### [Information shown]
• • • • • • •

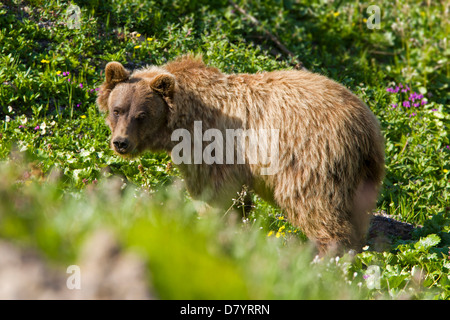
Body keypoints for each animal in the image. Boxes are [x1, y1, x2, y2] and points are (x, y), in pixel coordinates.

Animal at [96, 55, 384, 255]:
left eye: (141, 115)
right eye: (117, 109)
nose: (121, 142)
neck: (182, 120)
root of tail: (365, 128)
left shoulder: (214, 146)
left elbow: (215, 194)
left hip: (312, 158)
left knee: (316, 206)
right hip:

• • • • • • •

### [What is expected]
Write out every record exactly. Leave the pictures out.

### [Task response]
Body keypoints for each animal in the image. Boxes are [x1, y1, x2, y2] and points are (x, y), in pixel coordinates.

Animal at [96, 55, 384, 255]:
left eye: (141, 115)
right eye: (117, 109)
nose: (121, 142)
neck: (182, 120)
root of tail: (365, 128)
left shoulder: (214, 146)
left elbow: (215, 194)
left hip: (312, 158)
left knee: (316, 206)
right hip:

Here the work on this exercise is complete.